• [Passage shown]
§ §
Late last Friday, while seemingly everyone on the globe was distracted by a video of Donald Trump bragging about his ability to grope women, WikiLeaks posted more than 2,000 emails apparently hacked from the account of Hillary Clinton’s campaign chairman, John Podesta. They contained excerpts of Mrs. Clinton’s paid Wall Street speeches and other messages that further highlight her lack of credibility.
WikiLeaks says it has more than 50,000 emails, and promises to release more.
The documents provide a window into the inner workings of the Clinton campaign, and shine a light on her troubling — and often conflicting — views on trade, the middle class and other topics.
Not surprisingly, the emails paint Mrs. Clinton as a candidate who will literally say whatever she can to get elected.
“If everybody’s watching, you know, all of the back-room discussions and the deals, you know, then people get a little nervous, to say the least,” Mrs. Clinton said in a speech in April 2013. “So you need both a public and a private position.”
While Mrs. Clinton has tried to craft a public persona as that of a populist, she admitted in a 2014 speech that the economic success she and her husband currently enjoy has left her private life “kind of far removed” from the struggles of the middle class.
Mrs. Clinton’s dueling positions can also be found in her support — and lack of support — for the Trans Pacific Partnership. While she called the deal the “gold standard” during her time as secretary of state, she has since come out publicly against it.
§ §
• [Exercise data]
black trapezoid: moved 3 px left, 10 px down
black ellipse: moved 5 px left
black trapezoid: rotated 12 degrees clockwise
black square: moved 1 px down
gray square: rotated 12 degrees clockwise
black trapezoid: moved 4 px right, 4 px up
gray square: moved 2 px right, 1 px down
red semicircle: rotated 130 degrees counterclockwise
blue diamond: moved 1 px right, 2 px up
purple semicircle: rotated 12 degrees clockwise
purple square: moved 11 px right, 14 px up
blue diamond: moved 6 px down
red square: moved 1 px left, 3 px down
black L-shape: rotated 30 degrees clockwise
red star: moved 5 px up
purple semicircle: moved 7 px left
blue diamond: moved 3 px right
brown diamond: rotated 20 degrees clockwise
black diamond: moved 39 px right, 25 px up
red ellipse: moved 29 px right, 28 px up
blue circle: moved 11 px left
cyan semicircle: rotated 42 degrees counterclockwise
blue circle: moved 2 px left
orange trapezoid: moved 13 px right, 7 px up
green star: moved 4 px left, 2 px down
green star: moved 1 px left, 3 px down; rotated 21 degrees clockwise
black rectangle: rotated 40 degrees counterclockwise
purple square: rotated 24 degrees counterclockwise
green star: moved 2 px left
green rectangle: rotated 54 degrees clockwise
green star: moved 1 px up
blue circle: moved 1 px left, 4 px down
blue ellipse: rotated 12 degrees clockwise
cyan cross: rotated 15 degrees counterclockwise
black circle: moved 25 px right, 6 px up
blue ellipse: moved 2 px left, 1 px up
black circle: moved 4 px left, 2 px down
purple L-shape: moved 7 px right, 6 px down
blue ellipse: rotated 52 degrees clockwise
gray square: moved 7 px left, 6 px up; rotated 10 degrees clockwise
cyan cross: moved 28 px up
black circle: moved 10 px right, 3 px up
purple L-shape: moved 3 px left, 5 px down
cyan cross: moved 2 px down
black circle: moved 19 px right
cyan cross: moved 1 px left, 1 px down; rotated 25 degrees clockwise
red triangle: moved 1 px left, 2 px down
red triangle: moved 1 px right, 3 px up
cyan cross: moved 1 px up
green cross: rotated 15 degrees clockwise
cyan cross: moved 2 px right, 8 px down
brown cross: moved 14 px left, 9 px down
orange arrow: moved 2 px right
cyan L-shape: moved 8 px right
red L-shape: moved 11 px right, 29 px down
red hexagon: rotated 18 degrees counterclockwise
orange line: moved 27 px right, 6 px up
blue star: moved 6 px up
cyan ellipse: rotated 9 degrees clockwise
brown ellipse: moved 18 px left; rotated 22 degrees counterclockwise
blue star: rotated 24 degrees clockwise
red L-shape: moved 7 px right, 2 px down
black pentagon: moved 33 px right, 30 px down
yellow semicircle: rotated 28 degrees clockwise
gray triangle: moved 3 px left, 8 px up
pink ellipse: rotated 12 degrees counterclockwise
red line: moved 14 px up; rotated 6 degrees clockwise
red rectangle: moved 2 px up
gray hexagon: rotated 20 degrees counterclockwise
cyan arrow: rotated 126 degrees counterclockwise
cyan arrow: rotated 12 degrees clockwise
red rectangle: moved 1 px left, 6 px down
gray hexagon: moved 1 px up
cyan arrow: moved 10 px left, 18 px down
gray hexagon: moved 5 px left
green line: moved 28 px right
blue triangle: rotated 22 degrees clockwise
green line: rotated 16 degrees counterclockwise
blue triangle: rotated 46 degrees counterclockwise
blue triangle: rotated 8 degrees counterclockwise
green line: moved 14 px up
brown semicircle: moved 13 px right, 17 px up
§ §
• [What is required]
Continue the piece on the leaked Podesta emails, starting after its last sentence.

• [Task result]
“I oppose it now, I’ll oppose it after the election, and I’ll oppose it as president,” Mrs. Clinton said in a speech earlier this year in Michigan.
But that viewpoint was in sharp contrast to her remarks in a 2013 speech, when she told a crowd that she dreamt of “a hemispheric common market, with open trade and open borders, some time in the future with energy that is as green and sustainable as we can get it, powering growth and opportunity for every person in the hemisphere.”
Mrs. Clinton equates paying attention to politics with watching “sausage being made.” She says politicians should have public and private positions because it protects the public from the “unsavory” parts of our democratic process. The trouble is, the hypocrisy that Mrs. Clinton regularly displays is a prime example of what makes politics so frustrating to many Americans.
How do we know where Hillary Clinton’s private positions end and where her public positions begin? Given her penchant for prevarication, what should voters believe? What “private” positions will she eagerly jettison to curry favor with special interests? What “public” positions does she have no intention of honoring and are simply voter chum designed to attract support?
It all comes back to the same issue: Can anybody believe anything Hillary Clinton says about anything?